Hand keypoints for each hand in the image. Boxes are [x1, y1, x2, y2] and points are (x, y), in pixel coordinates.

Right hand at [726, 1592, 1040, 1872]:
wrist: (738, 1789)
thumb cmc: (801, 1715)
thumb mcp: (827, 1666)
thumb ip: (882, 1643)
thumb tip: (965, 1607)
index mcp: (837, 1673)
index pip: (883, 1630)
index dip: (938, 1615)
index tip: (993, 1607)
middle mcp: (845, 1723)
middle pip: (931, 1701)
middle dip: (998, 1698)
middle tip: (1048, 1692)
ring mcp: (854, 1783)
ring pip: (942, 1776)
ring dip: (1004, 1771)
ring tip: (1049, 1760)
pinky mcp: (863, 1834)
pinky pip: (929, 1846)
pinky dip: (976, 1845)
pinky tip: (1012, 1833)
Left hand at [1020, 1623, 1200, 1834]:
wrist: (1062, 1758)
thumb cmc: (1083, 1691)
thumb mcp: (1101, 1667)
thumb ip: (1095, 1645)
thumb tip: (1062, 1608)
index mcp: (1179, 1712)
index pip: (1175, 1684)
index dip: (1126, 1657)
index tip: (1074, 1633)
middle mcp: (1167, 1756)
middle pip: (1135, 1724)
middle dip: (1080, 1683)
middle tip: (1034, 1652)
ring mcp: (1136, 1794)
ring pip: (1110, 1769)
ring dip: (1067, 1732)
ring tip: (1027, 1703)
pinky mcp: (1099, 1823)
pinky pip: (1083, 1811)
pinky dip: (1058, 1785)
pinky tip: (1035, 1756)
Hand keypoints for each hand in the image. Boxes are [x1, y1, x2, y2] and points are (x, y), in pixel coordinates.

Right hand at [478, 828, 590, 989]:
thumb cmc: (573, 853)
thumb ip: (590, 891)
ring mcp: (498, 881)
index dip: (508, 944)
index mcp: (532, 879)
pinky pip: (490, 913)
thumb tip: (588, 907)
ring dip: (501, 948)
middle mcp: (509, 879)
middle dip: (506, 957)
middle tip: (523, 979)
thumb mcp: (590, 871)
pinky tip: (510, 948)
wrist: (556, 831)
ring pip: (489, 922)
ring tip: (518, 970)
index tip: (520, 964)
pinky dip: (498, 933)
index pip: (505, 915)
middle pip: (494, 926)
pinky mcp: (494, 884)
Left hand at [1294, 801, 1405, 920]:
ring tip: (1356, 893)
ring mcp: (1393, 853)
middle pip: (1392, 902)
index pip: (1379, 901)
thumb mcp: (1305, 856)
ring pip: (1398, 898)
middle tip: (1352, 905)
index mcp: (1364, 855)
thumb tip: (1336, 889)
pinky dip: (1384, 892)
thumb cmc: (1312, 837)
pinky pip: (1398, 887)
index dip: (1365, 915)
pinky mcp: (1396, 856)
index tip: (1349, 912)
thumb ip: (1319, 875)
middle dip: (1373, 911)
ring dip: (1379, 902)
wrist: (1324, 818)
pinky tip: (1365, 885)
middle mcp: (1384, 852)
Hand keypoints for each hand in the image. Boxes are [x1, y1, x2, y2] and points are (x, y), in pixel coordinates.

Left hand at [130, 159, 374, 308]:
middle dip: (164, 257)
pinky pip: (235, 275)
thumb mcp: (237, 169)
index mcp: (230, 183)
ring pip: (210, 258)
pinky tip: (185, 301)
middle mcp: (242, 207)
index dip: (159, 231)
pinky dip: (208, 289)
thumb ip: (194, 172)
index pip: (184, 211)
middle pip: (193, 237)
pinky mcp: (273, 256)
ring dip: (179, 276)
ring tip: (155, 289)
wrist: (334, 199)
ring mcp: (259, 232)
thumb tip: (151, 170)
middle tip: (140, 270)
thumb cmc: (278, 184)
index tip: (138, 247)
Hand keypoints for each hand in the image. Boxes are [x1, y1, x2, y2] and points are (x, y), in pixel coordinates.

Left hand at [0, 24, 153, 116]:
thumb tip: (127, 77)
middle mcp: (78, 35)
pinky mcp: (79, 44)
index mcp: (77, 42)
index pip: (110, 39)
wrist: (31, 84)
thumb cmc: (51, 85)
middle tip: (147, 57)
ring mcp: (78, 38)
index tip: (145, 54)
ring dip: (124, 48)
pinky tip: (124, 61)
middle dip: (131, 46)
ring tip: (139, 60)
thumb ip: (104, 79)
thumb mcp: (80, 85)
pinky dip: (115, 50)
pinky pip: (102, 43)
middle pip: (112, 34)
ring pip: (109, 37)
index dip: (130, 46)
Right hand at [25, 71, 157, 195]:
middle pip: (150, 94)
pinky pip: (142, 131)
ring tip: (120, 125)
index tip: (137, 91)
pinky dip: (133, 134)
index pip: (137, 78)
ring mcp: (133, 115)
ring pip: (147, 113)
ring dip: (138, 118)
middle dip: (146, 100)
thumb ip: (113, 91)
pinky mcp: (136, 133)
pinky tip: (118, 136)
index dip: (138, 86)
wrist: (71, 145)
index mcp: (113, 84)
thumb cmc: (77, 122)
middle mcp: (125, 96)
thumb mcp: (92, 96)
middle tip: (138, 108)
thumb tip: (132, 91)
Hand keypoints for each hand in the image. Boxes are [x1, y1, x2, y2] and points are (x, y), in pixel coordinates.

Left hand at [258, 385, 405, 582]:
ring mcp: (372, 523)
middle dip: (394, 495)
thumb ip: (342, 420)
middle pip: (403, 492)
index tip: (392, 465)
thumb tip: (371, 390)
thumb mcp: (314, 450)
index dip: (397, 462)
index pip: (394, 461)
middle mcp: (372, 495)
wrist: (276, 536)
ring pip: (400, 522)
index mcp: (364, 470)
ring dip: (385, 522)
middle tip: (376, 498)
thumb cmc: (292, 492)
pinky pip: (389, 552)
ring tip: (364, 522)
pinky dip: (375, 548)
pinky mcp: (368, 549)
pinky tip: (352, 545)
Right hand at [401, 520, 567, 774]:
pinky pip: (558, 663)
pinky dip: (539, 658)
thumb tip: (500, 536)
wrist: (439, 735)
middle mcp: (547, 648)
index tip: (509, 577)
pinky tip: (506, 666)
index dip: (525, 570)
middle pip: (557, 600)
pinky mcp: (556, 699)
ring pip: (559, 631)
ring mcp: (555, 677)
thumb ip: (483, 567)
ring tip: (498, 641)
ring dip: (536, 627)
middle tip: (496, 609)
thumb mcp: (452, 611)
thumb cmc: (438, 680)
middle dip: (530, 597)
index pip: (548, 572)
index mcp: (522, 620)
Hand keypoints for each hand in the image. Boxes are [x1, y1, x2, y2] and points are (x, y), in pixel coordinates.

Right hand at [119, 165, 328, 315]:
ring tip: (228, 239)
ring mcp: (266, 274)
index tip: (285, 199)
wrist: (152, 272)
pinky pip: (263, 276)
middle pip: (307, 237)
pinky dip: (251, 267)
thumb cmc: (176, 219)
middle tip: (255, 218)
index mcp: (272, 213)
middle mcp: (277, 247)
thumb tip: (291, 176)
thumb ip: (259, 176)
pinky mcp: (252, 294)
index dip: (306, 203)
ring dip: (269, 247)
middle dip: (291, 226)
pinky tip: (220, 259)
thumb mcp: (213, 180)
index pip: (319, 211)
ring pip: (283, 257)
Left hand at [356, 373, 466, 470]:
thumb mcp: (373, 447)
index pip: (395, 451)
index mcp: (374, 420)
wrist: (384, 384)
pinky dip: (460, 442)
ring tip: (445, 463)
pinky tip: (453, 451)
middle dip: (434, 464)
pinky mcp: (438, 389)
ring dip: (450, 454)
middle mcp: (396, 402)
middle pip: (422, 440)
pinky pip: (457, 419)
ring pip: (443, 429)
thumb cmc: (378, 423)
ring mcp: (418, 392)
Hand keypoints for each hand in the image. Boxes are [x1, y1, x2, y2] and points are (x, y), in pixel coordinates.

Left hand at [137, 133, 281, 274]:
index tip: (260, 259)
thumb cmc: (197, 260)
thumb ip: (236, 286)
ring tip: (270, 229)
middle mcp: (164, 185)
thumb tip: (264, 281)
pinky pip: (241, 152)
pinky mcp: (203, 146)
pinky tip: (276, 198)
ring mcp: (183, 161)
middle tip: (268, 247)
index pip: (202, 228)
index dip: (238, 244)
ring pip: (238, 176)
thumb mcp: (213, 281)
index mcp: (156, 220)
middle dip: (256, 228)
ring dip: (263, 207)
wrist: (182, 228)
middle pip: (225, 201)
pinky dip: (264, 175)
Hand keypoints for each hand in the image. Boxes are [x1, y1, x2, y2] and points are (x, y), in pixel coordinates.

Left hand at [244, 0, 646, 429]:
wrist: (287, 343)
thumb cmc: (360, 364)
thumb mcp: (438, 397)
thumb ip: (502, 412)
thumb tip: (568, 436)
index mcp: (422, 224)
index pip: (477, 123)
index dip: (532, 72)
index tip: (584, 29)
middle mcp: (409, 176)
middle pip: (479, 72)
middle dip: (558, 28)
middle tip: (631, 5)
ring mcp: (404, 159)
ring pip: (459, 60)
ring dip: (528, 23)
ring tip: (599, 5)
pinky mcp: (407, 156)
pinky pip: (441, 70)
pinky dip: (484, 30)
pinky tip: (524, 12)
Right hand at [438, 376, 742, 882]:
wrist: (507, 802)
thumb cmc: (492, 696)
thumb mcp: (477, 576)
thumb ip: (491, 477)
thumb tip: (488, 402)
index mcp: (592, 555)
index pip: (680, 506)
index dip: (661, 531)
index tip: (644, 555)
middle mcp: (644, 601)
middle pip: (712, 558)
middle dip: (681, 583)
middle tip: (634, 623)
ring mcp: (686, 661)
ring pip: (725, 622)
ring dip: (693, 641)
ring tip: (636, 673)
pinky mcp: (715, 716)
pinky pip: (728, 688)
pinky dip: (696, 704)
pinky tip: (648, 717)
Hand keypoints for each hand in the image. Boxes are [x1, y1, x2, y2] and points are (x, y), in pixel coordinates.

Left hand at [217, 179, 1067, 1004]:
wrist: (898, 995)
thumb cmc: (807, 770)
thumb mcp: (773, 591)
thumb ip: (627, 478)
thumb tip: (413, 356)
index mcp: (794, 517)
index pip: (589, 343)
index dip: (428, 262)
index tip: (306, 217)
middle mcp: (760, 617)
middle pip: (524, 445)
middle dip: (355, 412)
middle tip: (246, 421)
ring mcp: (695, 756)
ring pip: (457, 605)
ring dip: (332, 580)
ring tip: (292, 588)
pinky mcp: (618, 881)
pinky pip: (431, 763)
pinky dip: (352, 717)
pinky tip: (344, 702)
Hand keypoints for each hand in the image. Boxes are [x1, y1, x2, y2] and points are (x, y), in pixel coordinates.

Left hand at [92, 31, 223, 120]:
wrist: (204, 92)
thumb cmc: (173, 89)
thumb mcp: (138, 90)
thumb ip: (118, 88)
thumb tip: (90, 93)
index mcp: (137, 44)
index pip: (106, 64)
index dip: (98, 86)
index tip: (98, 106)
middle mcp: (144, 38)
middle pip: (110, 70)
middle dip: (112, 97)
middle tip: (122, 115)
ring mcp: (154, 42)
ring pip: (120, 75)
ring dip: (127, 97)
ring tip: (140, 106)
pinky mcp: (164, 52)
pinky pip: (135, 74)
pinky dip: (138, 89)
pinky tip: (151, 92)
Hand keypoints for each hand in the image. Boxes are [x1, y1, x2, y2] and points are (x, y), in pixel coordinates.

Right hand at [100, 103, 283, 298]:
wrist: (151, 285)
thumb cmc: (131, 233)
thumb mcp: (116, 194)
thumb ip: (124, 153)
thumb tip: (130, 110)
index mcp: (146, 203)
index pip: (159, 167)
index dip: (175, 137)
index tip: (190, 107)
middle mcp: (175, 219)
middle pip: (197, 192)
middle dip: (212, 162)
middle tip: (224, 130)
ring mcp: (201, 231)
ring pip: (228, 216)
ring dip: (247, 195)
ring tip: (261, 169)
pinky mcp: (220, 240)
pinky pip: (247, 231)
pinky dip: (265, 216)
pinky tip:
**********
Work task
Starting from the first line of the records above, retype each line exactly up to and including the one that contains "thumb tip: (965, 1607)", and nothing more.

Completed task
Hand keypoints for each hand in the image. Boxes are [x1, y1, x2, y2] and points are (x, y), in pixel coordinates.

Right hand at [726, 1592, 1040, 1872]:
wrist: (738, 1789)
thumb cmc: (801, 1715)
thumb mcp: (827, 1666)
thumb ip: (882, 1643)
thumb tip: (965, 1607)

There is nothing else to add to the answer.